China has more or less openly admitted that it blatantly engages in hostage diplomacy.

 

On September 24, 2021, the chief financial officer of Huawei Technologies Co. Ltd., Meng Wanzhou, made a deferred prosecution deal with the United States justice department concerning multiple charges of fraud. Shortly afterwards, the Chinese authorities released two Canadian citizens it had imprisoned. 

 

The two Canadians were arrested in China on various charges, including espionage in December 2018, immediately after Meng was detained in Canada on an extradition request from the U.S. government. One of them, Michael Spavor, was sentenced in August 2021 to 11 years in prison. China’s actions appeared to be in retaliation for Meng’s house arrest in Canada. 

 

Detaining individuals as pawns for purposes of political bargaining and revenge constitutes a gross violation of human rights. It is certainly not the way a great power with responsibilities to global society should act. It was only natural that the two men should be released. In fact, their release should have come much sooner, regardless of whether there was any plea bargain in Meng’s case. 

 

In China it is common practice to use the detention of foreigners staying in China to gain diplomatic leverage or use them as bargaining chips.

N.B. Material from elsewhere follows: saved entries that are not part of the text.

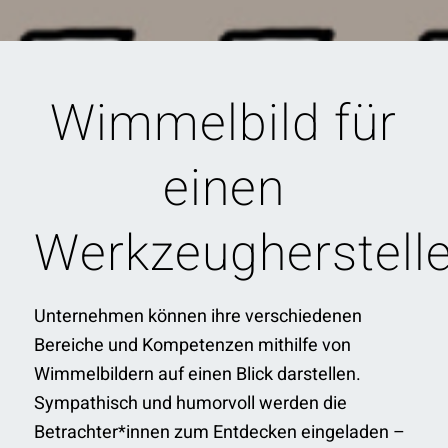
Wimmelbild für
einen
Werkzeugherstelle
Unternehmen können ihre verschiedenen
Bereiche und Kompetenzen mithilfe von
Wimmelbildern auf einen Blick darstellen.
Sympathisch und humorvoll werden die
Betrachter*innen zum Entdecken eingeladen –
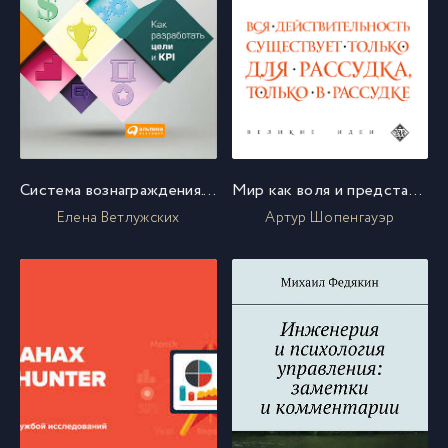
Система вознаграждения. Как разработать цели и KPI
Мир как воля и представление
Елена Ветлужских
Артур Шопенгауэр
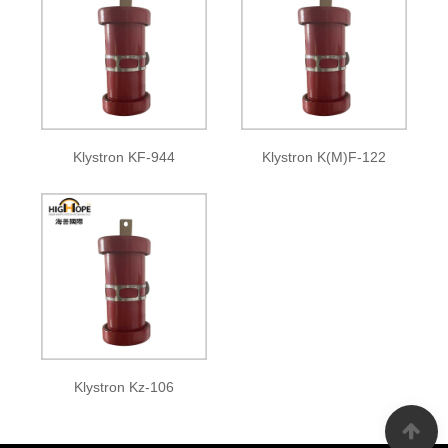
Klystron KF-944
Klystron K(M)F-122
Klystron Kz-106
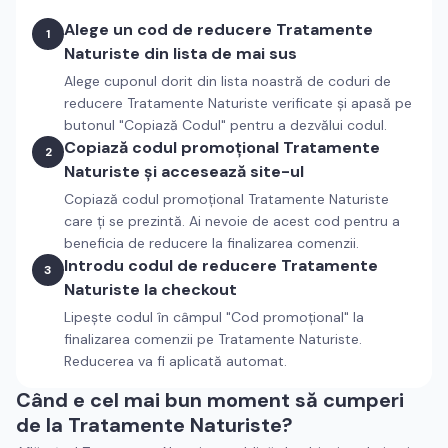
Alege un cod de reducere
Tratamente
1
Naturiste
din lista de mai sus
Alege cuponul dorit din lista noastră de coduri de
reducere
Tratamente Naturiste
verificate și apasă pe
butonul "Copiază Codul" pentru a dezvălui codul.
Copiază codul promoțional
Tratamente
2
Naturiste
și accesează site-ul
Copiază codul promoțional
Tratamente Naturiste
care ți se prezintă. Ai nevoie de acest cod pentru a
beneficia de reducere la finalizarea comenzii.
Introdu codul de reducere
Tratamente
3
Naturiste
la checkout
Lipește codul în câmpul "Cod promoțional" la
finalizarea comenzii pe
Tratamente Naturiste
.
Reducerea va fi aplicată automat.
Când e cel mai bun moment să cumperi
de la
Tratamente Naturiste
?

The international community cannot allow such barbaric conduct, pursued by China under the guise of the administration of justice. 

 

The U.S. Department of Justice explained that it had agreed to the plea deal because “Meng had taken responsibility for her principal role in perpetrating a scheme to defraud a global financial institution.” 

 

Under the agreement, prosecution of the case was deferred until December 2022. Assuming that Meng complies with the provisions of the agreement, the U.S. government will drop charges against her at that time. 

 

After being released on bail from home confinement in Canada and returning to China, Meng expressed thanks for the concern shown to her by the “great motherland,” the Chinese people, the Chinese Communist Party, and Xi Jinping.

 

China’s foreign ministry issued a statement calling Meng’s detention “an act of political persecution against Chinese citizens.” However, it was actually China — which detained the Canadian citizens in prison until Meng’s release from house arrest — that was trampling on human rights for political purposes.

 

U.S. President Joe Biden agreed to the settlement as a result of strong pleas from Canadian Prime Minister Justin Trudeau, for whom the release of the two captive Canadian citizens was a top diplomatic priority. It had been nearly three years since their arrests, and observers speculated it might take another three years before a settlement could be reached. No doubt, humanitarian considerations were involved in the decision.

 

Now the danger is that the Chinese government will judge the Meng affair to have been a successful experiment. And, whenever a diplomatic problem arises with another nation, it will be tempted to arbitrarily arrest citizens of that country. 

 

In 2010, four Japanese citizens were detained by China following a boat collision involving a Chinese vessel in the vicinity of the Senkaku Islands. 

 

Separately, China is still detaining seven Japanese. The Kishida government must demand that China hold public trials for them or release them immediately.